(Или, вернее, в мире двух миров. В мире, где нагота покрыта краской, надрезами или одеждой. Всякий мир, где нагота может быть прикрыта, или надсечена, или раскрашена, сразу становится двумя мирами. С того момента, когда начинается разговор, несказанное и сказанное разделяются. Человеческий мир двояк, как мужчина и женщина.)
Талия Евы не
Правая рука женщины прикрывает ее грудь; ее левая рука скрывает половые органы. Они как будто принадлежат самой обычной, а не первой женщине потому, что она удалила с них волосы (хотя они удалены и у Евы Мазолино), но главным образом потому, что она скрыла их из виду. Плача, она делает шаг вперед правой ногой, опережает Адама, подняв к небу лицо с закрытыми глазами, не глядя, куда идет, и рыдает в страхе перед человеческим миром, который ее ждет.
Рыдает в страхе перед будущим, которое ждет младенца, которого она ждет.
Позади нее Адам делает шаг левой ногой, также не глядя ни на Эдем, который покидает, ни на безлюдную, непредсказуемую, реальную землю, на которую идет.
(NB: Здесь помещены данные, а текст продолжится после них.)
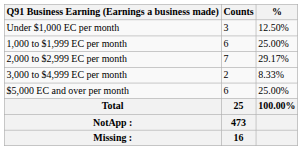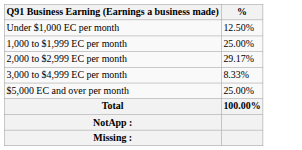- column: Counts | 3 | 6 | 7 | 2 | 6 | 25 | 473 | 16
Он даже не пытается спрятать свою наготу. Он поднес к глазам правую руку и прижал ее левой, чтобы закрыть глаза еще плотнее. Он плачет. И не хочет, чтобы мир, в который он проникает, видел, что он плачет.
Версия Мазаччо проста: фигура первого человека отделяется от стены, одна нога еще там, но он еще видит закрытыми глазами.
Сутулая спина объясняется тем, что он понурил голову.
Наклоненная прямо вперед голова Адама, закрытая руками, — это думающая голова. Это внутренняя голова, вспоминающая о потерянном мире.
Двумя руками он впечатывает в свой взгляд воспоминание о мире, который вынужден покинуть: эти две руки, так сильно прижатые к глазам, торопят его взгляд к другому миру, который он увидит после того, как полностью войдет в мир смертных, полностью войдет в атмосферный воздух, окрашенное пространство, коричневую землю, войдет в голубое небо.
Ева целиком влита в видимое, толстая, а то и беременная, рыдающая, крупная и бледная. Она заброшена одновременно и в мир видимого, и в мир звуков: она рыдает. Ее тело целиком в пустыне вне рая. Адам освещен скупо, белый свет падает ярче только на две его ляжки, гораздо более темные, чем кожа Евы, на пенис, на правое яичко, на плоский живот, вокруг пупка, на правое плечо, на правую руку, на обе ладони и прижатые к глазам пальцы. Голова Евы откинута назад, она кричит всему реальному миру о своем страхе, а реальность уже окружает ее искаженное лицо; женщина уже кричит о своем страхе, обращаясь к тому, что видит в этом свете и в скорби, и во всем этом больше последовательного реализма, чем в любом ностальгическом воспоминании, о котором свидетельствует ее жест, которое сквозит в ее лице и душе.
Нам неизвестно, прячет ли Адам слезы, пролитые из-за вечного одиночества (того, что христиане называют первородным грехом), или тяжестью собственных рук, с силой прижатых одна к другой, он удерживает другой мир в глазах, позади глаз, в темноте черепной коробки, где у смертных во время сна разворачиваются сновидения.
Его правая нога отпечаталась в раю.
Ни один человек не стоит у своего истока. Всякий человек, вопя, выходит из женщины, которая тоже вопит. Мы с воплем бежим из рая. Мы вопим, испытывая оргазм. Мы покидаем этот мир вопя. Все истинное уходит. Чистый уход — это оргазм.
Мазаччо написал в перспективе, слева, эту дверь рая, вписанную в дверь часовни. Дверь рая кажется очень узкой дверью, очень незначительной. Она кажется щелью.
Многие старинные китайские сказки упоминают эту трещину в стене, через которую мужчина и женщина находят друг друга в полной темноте. Они сами соотносят ее с щелью в теле женщины, через которую соединяются их тела.
Животные обращены к недрам земли, которая впитывает их, втягивая в расселины пещер, — глубина засасывает их.
Аргумент. Человек без лица, человек Мазаччо не двигается вперед. Его засасывает назад.
Адам — это, возможно, Нукар.
Иногда обнаженным животным доступно нечто более ценное, чем речь, и более глубокое, чем мир.
Истина проста и нисколько не непристойна. Все наши чувства — это наши удовольствия. Все наши нужды — это наши обряды. Все наши действия — это наши радости.
Эта фреска на левой стене маленькой капеллы Бранкаччи представляла для меня
Возможно, мы обретаем другой мир, настоящий другой мир, вопреки здравому смыслу, возвращаемся вспять, покидая то, что нас одевает, избегая того, что сковывает нас не в наготе, но в обнажении наготы.
Не в завороженности, а в вожделении.